Changes in these repeating patterns can sometimes lead to genetic diseases, especially when they mutate to become unusually large. Although scientists are beginning to unravel their significance, TRs remain tricky to study and understand, especially when compared to simpler changes in DNA, such as single-letter swaps known as single nucleotide variants. To simplify the study of diseases caused by TRs, researchers, including Harriet Dashnow, PhD, assistant professor of biomedical informatics, developed STRchive, an online resource you can explore at http://strchive.org.
Dashnow emphasized the importance of building a resource that could evolve alongside scientific discoveries and technological advancements, explaining, “Recognizing the evolving landscape of tandem repeat diseases, we identified a crucial need for a dynamic resource—one that could continuously adapt to the community’s changing demands as emerging disease associations were uncovered and advancing genomic technologies reshaped the field.”
What is STRchive?
STRchive combines information from scientific research, clinical databases, and large-scale genomic studies, making it easier to analyze TRs and understand their role in diseases. Because TRs are often ignored because of their complexity or interpreted from the perspective of limited, scattered data, having clinical and bioinformatic information assembled in one place has empowered researchers and clinicians to tackle TRs head-on. This groundbreaking tool marks a significant step forward in decoding the mysteries of our DNA.
STRchive is the result of a collaborative effort involving Laurel Hiatt, graduate student at the University of Utah, the Dashnow Lab at the University of Colorado School of Medicine, the gnomAD team at the Broad Institute, PacBio, and the Quinlan lab at the University of Utah. The resource is fully public and transparent, allowing anyone to freely access and reuse its data. Users can even review every change made to the database and the decisions surrounding the quality of clinically relevant data. Perhaps most importantly, users and community members can suggest updates to STRchive directly, ensuring it is as comprehensive and up-to-date as possible.

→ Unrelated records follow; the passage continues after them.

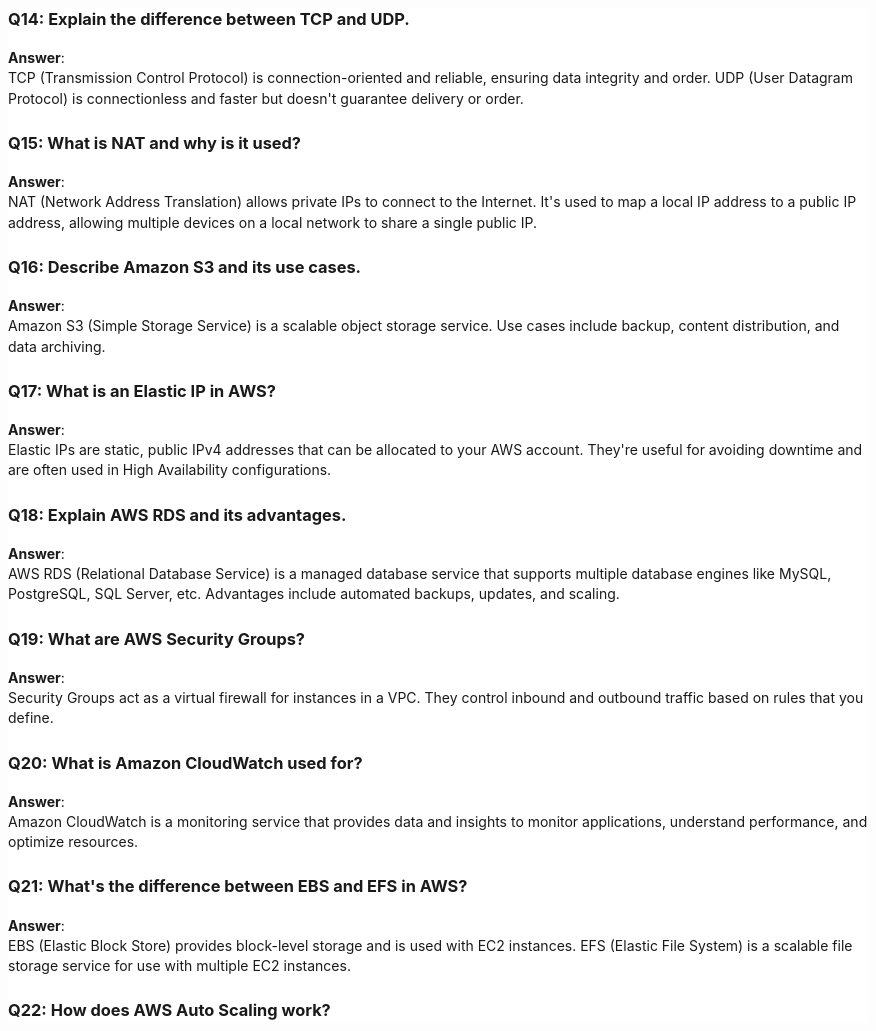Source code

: ### Q14: Explain the difference between TCP and UDP.

**Answer**:  
TCP (Transmission Control Protocol) is connection-oriented and reliable, ensuring data integrity and order. UDP (User Datagram Protocol) is connectionless and faster but doesn't guarantee delivery or order.

### Q15: What is NAT and why is it used?

**Answer**:  
NAT (Network Address Translation) allows private IPs to connect to the Internet. It's used to map a local IP address to a public IP address, allowing multiple devices on a local network to share a single public IP.

### Q16: Describe Amazon S3 and its use cases.

**Answer**:  
Amazon S3 (Simple Storage Service) is a scalable object storage service. Use cases include backup, content distribution, and data archiving.

### Q17: What is an Elastic IP in AWS?

**Answer**:  
Elastic IPs are static, public IPv4 addresses that can be allocated to your AWS account. They're useful for avoiding downtime and are often used in High Availability configurations.

### Q18: Explain AWS RDS and its advantages.

**Answer**:  
AWS RDS (Relational Database Service) is a managed database service that supports multiple database engines like MySQL, PostgreSQL, SQL Server, etc. Advantages include automated backups, updates, and scaling.

### Q19: What are AWS Security Groups?

**Answer**:  
Security Groups act as a virtual firewall for instances in a VPC. They control inbound and outbound traffic based on rules that you define.

### Q20: What is Amazon CloudWatch used for?

**Answer**:  
Amazon CloudWatch is a monitoring service that provides data and insights to monitor applications, understand performance, and optimize resources.

### Q21: What's the difference between EBS and EFS in AWS?

**Answer**:  
EBS (Elastic Block Store) provides block-level storage and is used with EC2 instances. EFS (Elastic File System) is a scalable file storage service for use with multiple EC2 instances.

### Q22: How does AWS Auto Scaling work?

A Living Resource for DNA Repeat Studies
STRchive continues to evolve, with monthly updates incorporating the latest research findings. It serves as a living resource for the scientific community, a watering hole for TR enthusiasts across the globe. The team is also developing a protocol to determine whether newly discovered genetic variants are strong enough to be applied in clinical settings, saving clinicians time and resources as they try to solve complex disease cases.
Additionally, researchers are improving knowledge about complex TR loci in populations by leveraging more long-read data, exploring how often people have entirely different motif sequences at these loci.
Dashnow shared that this tool will have an immediate and long-term impact: "STRchive will enhance the diagnosis of TR disorders by enabling centralized access to the latest information, ensuring patients receive more accurate assessments. Over time, it will also support research efforts, helping to uncover the causes of these disorders and explore potential treatments."
STRchive empowers researchers to better understand genetic variations and their impact on human health, while supporting diagnostic efforts in this understudied area of genetic disease. By seamlessly integrating advanced technology with medical research, this tool paves the way for improved diagnoses and enhanced patient outcomes.
Additional Information
The paper “STRchive: a dynamic resource detailing population-level and locus-specific insights at tandem repeat disease loci” was published in Genome Medicine, part of Springer Nature on Mar. 26, 2025.